## begin

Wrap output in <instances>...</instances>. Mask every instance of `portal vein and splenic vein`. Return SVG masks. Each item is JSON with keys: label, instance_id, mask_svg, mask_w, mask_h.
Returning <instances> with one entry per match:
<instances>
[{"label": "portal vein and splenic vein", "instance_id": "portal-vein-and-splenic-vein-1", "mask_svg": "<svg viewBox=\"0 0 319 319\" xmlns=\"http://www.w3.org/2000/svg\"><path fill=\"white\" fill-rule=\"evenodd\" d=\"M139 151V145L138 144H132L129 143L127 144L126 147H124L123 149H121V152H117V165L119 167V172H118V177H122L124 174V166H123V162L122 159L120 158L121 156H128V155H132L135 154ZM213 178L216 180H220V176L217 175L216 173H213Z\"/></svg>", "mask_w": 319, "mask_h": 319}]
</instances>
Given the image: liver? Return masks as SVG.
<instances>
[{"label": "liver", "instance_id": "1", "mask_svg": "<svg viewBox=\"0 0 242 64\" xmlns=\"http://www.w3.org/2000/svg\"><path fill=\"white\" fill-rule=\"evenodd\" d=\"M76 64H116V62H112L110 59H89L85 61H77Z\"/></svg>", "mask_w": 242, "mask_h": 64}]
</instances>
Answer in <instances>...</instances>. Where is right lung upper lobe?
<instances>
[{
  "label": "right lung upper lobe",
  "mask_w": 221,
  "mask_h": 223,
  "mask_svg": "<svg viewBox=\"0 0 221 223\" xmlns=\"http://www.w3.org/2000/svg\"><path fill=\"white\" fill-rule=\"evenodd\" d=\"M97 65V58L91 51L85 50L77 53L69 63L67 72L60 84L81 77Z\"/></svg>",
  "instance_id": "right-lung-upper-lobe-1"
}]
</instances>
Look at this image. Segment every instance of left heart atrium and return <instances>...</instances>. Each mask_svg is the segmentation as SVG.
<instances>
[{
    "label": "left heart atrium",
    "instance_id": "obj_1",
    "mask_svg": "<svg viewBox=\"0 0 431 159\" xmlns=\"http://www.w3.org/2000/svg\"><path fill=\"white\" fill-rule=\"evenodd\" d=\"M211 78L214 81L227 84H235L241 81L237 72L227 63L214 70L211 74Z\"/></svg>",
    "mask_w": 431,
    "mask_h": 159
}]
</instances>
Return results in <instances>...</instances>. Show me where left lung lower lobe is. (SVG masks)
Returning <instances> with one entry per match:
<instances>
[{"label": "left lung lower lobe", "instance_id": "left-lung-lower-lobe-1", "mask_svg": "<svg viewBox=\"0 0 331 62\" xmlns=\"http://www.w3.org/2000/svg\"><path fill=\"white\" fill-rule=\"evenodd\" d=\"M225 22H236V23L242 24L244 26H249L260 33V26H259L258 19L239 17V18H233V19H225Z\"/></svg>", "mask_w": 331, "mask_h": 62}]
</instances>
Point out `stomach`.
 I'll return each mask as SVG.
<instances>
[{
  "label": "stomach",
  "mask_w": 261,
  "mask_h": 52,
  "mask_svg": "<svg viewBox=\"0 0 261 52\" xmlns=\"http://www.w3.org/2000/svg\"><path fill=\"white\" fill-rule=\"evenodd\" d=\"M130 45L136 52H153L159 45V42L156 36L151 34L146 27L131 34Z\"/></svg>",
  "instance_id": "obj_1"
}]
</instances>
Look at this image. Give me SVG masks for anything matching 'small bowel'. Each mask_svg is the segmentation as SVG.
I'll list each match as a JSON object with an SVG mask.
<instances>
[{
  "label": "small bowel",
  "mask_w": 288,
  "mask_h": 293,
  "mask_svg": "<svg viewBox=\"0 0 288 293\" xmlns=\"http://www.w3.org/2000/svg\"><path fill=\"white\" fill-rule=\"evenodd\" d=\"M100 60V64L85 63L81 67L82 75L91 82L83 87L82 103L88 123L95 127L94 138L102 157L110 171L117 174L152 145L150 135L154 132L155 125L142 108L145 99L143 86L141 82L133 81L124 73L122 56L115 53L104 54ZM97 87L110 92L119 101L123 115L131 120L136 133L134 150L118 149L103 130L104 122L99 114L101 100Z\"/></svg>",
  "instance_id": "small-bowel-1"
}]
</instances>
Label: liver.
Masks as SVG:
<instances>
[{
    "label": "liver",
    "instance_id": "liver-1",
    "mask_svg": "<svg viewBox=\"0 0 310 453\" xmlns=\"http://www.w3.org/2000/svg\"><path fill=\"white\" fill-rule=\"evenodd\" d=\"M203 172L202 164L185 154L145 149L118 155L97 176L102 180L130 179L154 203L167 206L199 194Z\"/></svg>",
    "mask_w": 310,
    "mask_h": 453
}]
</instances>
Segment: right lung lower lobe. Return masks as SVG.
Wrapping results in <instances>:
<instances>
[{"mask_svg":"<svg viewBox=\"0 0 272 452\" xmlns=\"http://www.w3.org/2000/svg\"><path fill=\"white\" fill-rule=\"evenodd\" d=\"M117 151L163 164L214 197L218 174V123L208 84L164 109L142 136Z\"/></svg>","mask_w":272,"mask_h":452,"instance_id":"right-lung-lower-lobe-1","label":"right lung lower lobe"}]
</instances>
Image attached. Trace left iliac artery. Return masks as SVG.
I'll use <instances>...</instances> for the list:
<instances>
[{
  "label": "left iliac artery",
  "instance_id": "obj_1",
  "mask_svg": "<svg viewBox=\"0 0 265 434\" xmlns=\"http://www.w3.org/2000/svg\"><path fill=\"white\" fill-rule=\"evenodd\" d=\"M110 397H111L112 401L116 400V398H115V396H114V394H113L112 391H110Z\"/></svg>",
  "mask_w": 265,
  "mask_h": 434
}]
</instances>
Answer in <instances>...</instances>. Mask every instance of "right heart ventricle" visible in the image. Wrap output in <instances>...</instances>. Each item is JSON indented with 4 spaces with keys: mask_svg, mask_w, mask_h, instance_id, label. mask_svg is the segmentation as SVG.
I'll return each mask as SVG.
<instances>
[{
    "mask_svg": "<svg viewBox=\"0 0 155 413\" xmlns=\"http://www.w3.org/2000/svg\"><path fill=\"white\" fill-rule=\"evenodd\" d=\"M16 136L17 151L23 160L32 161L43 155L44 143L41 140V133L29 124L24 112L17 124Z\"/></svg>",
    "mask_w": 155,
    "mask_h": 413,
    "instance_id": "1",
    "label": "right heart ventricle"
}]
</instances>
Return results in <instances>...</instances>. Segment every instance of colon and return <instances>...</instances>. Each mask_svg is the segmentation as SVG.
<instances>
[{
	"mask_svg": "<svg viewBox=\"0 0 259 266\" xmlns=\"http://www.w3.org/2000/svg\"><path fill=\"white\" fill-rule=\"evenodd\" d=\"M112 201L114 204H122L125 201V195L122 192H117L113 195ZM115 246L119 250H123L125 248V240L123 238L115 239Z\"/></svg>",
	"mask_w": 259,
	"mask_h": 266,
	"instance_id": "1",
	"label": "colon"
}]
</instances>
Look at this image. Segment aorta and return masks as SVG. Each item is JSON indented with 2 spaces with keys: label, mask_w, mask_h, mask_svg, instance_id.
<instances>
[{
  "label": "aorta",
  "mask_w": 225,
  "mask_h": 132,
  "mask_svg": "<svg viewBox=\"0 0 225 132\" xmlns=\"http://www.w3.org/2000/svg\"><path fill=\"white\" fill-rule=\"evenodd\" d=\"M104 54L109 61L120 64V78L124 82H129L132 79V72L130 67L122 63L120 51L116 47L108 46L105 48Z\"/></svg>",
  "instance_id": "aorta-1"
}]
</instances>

## end
## begin

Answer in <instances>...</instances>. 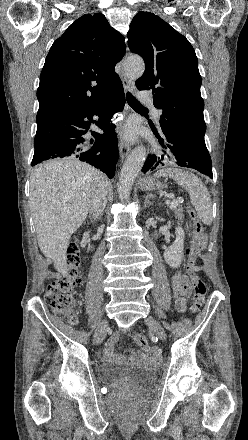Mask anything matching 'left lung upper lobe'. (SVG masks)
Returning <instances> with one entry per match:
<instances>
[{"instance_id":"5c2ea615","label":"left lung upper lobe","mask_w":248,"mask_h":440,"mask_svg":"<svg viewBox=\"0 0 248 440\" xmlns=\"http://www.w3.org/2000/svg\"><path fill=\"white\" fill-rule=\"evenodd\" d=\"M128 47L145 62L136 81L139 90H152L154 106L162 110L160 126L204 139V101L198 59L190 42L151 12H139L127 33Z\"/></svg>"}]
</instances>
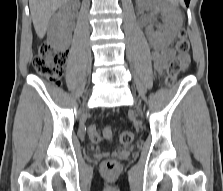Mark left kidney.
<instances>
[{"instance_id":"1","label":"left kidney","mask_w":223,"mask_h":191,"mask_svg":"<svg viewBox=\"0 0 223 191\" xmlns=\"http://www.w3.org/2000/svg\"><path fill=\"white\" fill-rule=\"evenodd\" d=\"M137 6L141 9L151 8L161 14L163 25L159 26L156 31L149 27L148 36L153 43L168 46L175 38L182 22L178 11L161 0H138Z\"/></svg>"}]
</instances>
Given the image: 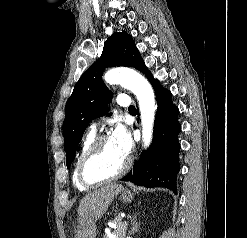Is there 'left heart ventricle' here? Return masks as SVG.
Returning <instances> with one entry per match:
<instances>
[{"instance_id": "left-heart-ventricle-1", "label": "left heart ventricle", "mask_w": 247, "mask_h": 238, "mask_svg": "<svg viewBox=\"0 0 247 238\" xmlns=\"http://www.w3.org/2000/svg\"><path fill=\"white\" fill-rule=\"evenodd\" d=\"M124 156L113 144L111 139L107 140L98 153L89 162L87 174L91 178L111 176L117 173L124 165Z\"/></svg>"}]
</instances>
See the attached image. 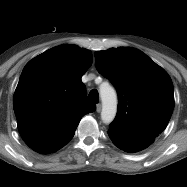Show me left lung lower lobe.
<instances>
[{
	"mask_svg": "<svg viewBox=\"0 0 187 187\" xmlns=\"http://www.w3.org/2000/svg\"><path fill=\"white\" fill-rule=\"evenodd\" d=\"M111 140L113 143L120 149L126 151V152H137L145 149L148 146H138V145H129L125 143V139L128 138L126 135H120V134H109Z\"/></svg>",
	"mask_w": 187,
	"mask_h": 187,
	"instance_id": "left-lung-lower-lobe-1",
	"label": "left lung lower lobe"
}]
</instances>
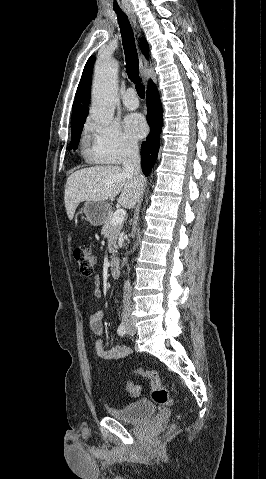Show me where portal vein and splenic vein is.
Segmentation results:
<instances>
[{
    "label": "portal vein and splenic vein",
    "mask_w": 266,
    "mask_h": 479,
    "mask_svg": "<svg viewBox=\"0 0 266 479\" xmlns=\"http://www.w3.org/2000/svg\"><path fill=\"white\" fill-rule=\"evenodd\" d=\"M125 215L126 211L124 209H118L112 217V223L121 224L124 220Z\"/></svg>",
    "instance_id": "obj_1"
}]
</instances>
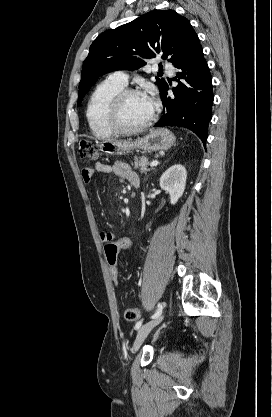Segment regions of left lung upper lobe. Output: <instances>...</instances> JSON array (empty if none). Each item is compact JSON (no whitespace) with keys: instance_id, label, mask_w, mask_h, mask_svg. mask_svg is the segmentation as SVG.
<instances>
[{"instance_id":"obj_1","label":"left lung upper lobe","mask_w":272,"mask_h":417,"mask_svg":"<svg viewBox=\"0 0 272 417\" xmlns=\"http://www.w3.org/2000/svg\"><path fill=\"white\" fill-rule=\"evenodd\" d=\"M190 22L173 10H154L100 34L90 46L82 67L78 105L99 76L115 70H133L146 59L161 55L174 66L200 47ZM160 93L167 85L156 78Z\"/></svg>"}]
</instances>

## end

### [CHALLENGE]
Copy out every line in the records above that contains the word "colon".

### [CORRECT ANSWER]
Return results in <instances>...</instances>. Segment every instance of colon and return <instances>...</instances>. Each mask_svg is the segmentation as SVG.
	"label": "colon"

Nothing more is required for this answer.